Can anyone steer me to a place with good price on Combat tourniquets, please?


----------



## dwight55 (Nov 9, 2012)

I got mine on Ebay

Combat Application Tourniquet (C-A-T) - Tactical Black 29.00 MSRP!
Item price	$13.50
Quantity	1
Item number	222430096893
Shipping service	USPS First Class Package

Total with shipping was shy of $17.00

Checked it out, . . . it's the real deal.

May God bless,
Dwight


----------



## Swedishsocialist (Jan 16, 2015)

dwight55 said:


> I got mine on Ebay
> 
> Combat Application Tourniquet (C-A-T) - Tactical Black 29.00 MSRP!
> Item price	$13.50
> ...


have you tried it and is it an ok product?


----------



## paraquack (Mar 1, 2013)

Thanks!


----------



## dwight55 (Nov 9, 2012)

Swedishsocialist said:


> have you tried it and is it an ok product?


What I did was check it against the mfg. web site, . . . made sure it was not a ching-chong knockoff, . . .

But, no, . . . did not put it on my arm and simulate a gun shot wound.

All the parts and pieces are exactly as the mfg said it should be.

I did check the guy I got it from, he is all out now, . . . but I would think there are others. I only got one, . . . for my BOB.

May God bless,
Dwight


----------



## Kauboy (May 12, 2014)

Be sure to check out the post from @MaterielGeneral on counterfeits before you pull the trigger on one.

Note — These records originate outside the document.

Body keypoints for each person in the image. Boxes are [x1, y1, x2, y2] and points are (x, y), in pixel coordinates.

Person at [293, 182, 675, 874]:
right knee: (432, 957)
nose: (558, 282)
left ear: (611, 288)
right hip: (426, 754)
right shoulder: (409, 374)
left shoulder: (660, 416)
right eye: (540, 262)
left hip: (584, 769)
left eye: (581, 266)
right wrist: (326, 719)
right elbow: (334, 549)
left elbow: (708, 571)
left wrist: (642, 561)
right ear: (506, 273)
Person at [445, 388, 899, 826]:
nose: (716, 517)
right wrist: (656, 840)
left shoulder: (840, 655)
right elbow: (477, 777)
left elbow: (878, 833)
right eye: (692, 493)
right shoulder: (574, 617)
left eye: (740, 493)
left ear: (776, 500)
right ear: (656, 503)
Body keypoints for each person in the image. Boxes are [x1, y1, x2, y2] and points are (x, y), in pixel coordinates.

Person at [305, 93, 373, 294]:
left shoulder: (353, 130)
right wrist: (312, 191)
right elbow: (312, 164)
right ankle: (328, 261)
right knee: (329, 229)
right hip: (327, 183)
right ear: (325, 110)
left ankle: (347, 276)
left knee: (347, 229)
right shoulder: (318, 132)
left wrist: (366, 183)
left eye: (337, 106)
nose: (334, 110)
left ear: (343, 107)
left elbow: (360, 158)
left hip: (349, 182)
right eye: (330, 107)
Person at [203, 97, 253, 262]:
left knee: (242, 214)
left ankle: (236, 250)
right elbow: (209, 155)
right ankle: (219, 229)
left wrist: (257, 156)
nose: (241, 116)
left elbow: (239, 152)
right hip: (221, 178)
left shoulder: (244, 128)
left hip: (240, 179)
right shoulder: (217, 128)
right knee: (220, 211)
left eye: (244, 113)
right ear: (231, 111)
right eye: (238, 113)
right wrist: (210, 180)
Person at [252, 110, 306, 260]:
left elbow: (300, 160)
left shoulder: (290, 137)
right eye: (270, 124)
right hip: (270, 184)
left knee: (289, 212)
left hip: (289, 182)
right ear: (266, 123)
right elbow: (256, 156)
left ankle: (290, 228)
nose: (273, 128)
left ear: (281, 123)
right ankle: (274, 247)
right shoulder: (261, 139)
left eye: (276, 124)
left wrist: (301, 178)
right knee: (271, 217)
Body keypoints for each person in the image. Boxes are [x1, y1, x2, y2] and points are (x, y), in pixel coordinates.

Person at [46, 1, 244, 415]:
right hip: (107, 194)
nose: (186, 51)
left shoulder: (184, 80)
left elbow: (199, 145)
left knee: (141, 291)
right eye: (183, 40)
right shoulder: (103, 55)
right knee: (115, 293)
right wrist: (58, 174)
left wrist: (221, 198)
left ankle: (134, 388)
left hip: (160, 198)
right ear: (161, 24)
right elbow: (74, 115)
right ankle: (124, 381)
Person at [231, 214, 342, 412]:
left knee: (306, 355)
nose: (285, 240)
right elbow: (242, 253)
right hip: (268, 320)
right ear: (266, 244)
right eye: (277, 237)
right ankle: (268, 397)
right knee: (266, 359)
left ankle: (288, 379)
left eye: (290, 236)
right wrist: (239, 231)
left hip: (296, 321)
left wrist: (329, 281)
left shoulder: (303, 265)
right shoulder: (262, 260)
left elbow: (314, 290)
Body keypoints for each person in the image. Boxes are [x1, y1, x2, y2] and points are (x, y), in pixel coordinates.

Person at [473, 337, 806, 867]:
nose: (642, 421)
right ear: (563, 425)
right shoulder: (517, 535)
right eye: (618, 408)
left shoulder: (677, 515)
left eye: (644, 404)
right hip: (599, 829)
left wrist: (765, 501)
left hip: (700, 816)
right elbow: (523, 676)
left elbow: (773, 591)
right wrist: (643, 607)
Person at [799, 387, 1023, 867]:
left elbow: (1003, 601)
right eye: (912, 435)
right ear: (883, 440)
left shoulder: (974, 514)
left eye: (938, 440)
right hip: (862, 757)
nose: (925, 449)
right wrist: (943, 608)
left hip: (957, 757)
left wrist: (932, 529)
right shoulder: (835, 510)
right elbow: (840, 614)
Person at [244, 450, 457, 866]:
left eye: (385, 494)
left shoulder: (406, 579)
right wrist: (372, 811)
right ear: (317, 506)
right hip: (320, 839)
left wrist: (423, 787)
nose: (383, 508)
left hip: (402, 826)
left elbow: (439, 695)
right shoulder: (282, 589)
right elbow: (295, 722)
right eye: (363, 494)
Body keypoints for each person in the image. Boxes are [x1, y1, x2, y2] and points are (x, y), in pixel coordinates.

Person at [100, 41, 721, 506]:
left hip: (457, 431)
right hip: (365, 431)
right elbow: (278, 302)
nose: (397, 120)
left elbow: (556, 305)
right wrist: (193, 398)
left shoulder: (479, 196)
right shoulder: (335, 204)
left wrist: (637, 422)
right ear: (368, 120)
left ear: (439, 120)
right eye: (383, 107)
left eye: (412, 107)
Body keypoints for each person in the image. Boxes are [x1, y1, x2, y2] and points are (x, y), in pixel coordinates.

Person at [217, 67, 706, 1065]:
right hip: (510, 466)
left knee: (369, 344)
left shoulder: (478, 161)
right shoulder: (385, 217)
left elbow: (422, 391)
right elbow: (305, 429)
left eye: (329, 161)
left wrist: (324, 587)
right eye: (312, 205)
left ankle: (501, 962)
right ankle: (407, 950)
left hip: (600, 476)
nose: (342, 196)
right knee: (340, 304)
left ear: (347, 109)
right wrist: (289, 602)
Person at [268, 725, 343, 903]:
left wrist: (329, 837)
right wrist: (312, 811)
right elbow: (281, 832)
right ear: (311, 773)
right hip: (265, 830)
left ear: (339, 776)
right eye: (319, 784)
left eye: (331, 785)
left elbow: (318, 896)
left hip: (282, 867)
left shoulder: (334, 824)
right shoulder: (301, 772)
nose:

http://www.prepperforums.net/forum/...redness/69417-counterfit-cat-tourniquets.html

Good info there. You don't want to find out too late that your life-saving device is not up to snuff.


----------



## MaterielGeneral (Jan 27, 2015)

Yep, Ask and make sure it is a North American​ Rescue.

I bought a Chinese model for training purposes so I am not abusing my real deal. The Chinese nock off was $6.00 shipped. It's actually pretty decent and would work but I am not going to trust my life or families life to a nock off.

Sent from my XT1585 using Tapatalk


----------



## homefire (Apr 20, 2017)

I don't really have any experience or knowledge of tourniquets so I'm glad there are others here that do. I checked out your other thread too @MatherialGeneral, good stuff.


----------



## paraquack (Mar 1, 2013)

Thanks guys/girls.


----------



## yooper_sjd (May 14, 2017)

got two of my old uniform belts for tourniquets, the heavy canvas belt, slider brass buckle. can't see buying one when you can make one. just my input on that.


----------



## paraquack (Mar 1, 2013)

I felt the same way initially about military web belts (retired paramedic) but when I had a 
chance to use and train with the CAT tourniquet, it changed my mind in a heartbeat. 
Only one I've ever seen that you can put on yourself in seconds and have it work. 
I know they are expensive, but look at the alternative.


----------